A solar electric system typically consists of solar panels and an inverter. Some may also include a battery and charge controller. Common types of solar electric systems include grid-connected, grid-connected with battery backup, off-grid, and community solar. Each has distinct applications and components.
There are many factors to consider when choosing the right solar electric system.
Before installing solar, ensure the home or business is energy efficient. Energy efficiency is a cost-effective, low-risk investment that can improve the health, safety, and comfort of a home or business. Additionally, an energy-efficient building will require fewer solar panels. More information on energy efficiency can be found on EnergySaver.SC.GOV.
The type and size of a solar electric system that can be physically installed will depend on the type of roof and how much sun the building gets. The home’s roof type and solar resource will determine the solar electric system type and size.
When purchasing a solar electric system, the right choice will depend on how much sunlight the area receives, the budget, how much conventional power a consumer wants to offset with solar power, how much room there is on a roof or in a yard, and where the solar panels will be mounted.
Before purchasing a solar electric system, homeowners need to determine available roof space and condition. A helpful tool to use when deciding whether to purchase solar for a home or business is Google’s Project Sunroof. With this tool, consumers can type in an address and see an estimate of how much of their roof is available for a solar installation.
If a roof is more than 15 years old, consumers may want to consider replacing it when they purchase a solar electric system; otherwise, the entire solar electric system will need to be removed whenever the roof is replaced. Most solar vendors recommend using roofing material that will last as long as the system, which is about 25 to 30 years. Make sure the roof can hold the weight of the system, which is estimated at three to five pounds per square foot, depending on the type of technology used and installation methods. In addition, be certain to ask the installer about the structural integrity of an existing roof and its ability to safely support solar panels.
Space and Orientation
For maximum performance, a solar electric system needs about 75 to 100 square feet of unshaded south-facing roof or yard space for every kilowatt of electricity produced. If a roof does not face south, consumers can still use a solar electric system, but the performance will be about 5% less with a southeast- or southwest-facing system.
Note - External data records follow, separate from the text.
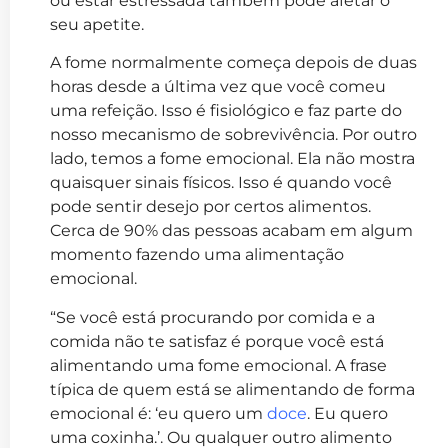
ou estar estressada também pode afetar o
seu apetite.
A fome normalmente começa depois de duas
horas desde a última vez que você comeu
uma refeição. Isso é fisiológico e faz parte do
nosso mecanismo de sobrevivência. Por outro
lado, temos a fome emocional. Ela não mostra
quaisquer sinais físicos. Isso é quando você
pode sentir desejo por certos alimentos.
Cerca de 90% das pessoas acabam em algum
momento fazendo uma alimentação
emocional.
“Se você está procurando por comida e a
comida não te satisfaz é porque você está
alimentando uma fome emocional. A frase
típica de quem está se alimentando de forma
emocional é: ‘eu quero um
doce
. Eu quero
uma coxinha.’. Ou qualquer outro alimento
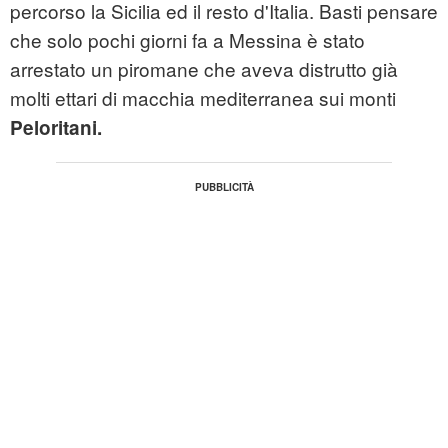
percorso la
Sicilia
ed il resto d'Italia. Basti pensare
che solo pochi giorni fa a Messina è stato
arrestato un piromane che aveva distrutto già
molti ettari di macchia mediterranea sui monti
Peloritani.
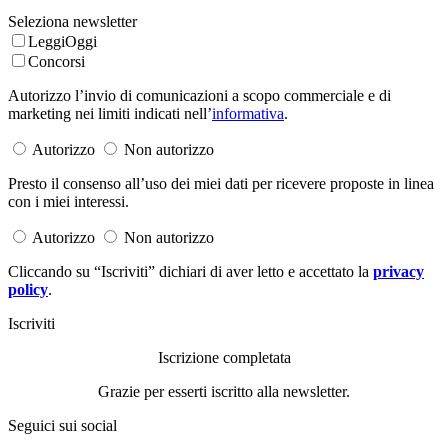
Seleziona newsletter
LeggiOggi
Concorsi
Autorizzo l’invio di comunicazioni a scopo commerciale e di
marketing nei limiti indicati nell’
informativa
.
Autorizzo
Non autorizzo
Presto il consenso all’uso dei miei dati per ricevere proposte in linea
con i miei interessi.
Autorizzo
Non autorizzo
Cliccando su “Iscriviti” dichiari di aver letto e accettato la
privacy
policy
.
Iscriviti
Iscrizione completata
Grazie per esserti iscritto alla newsletter.
Seguici sui social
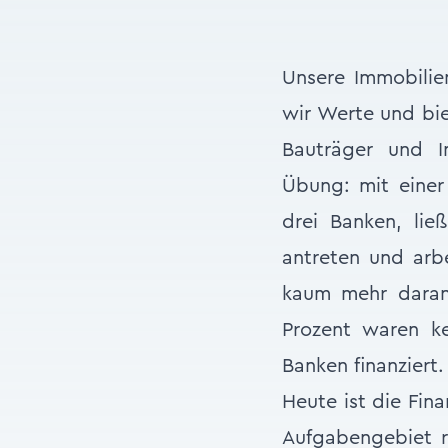
Unsere Immobilie
wir Werte und bie
Bauträger und I
Übung: mit einer
drei Banken, li
antreten und arb
kaum mehr daran 
Prozent waren k
Banken finanziert.
Heute ist die Fin
Aufgabengebiet ra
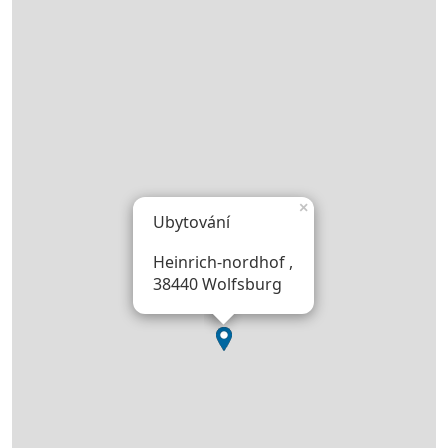
×
Ubytování
Heinrich-nordhof ,
38440 Wolfsburg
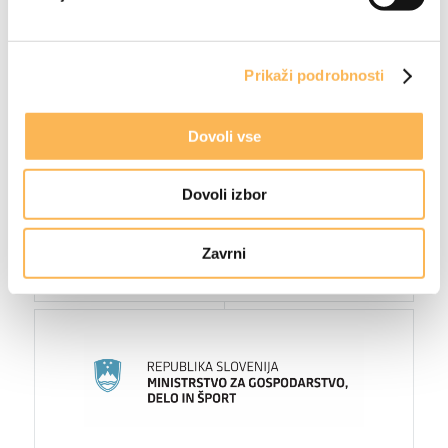
Prikaži podrobnosti
Dovoli vse
Dovoli izbor
Zavrni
Eastern, western, and northern exposures will show an even greater drop in performance, so consumers should be sure to understand how such a system will meet expectations.
Roof pitch is also important to capture the path of the sun, but the requirements vary with location. The solar vendor and installer should be able to tell how the pitch of a roof will affect the performance of a system. When a south-facing roof is not available, some people install solar electric systems on garage roofs or use them as window awnings and porch coverings. If a consumer has a shortage of roof space, panels can be mounted on a pole or in the yard. Ground-mounted systems are great for homes with large yards. Some systems come mounted on a tracker that follows the sun’s movement.
Shading a panel reduces its performance because it blocks sunlight. The most common items that shade solar panels are trees, chimneys, nearby buildings, pipes, skylights, and vents. To determine possible shading problems, consult a solar professional who uses a software program that can estimate site shading. Some people will examine a proposed location throughout the day and year to see how the area shading changes. For example, shading in an area can change from summer to winter because the sun’s path changes.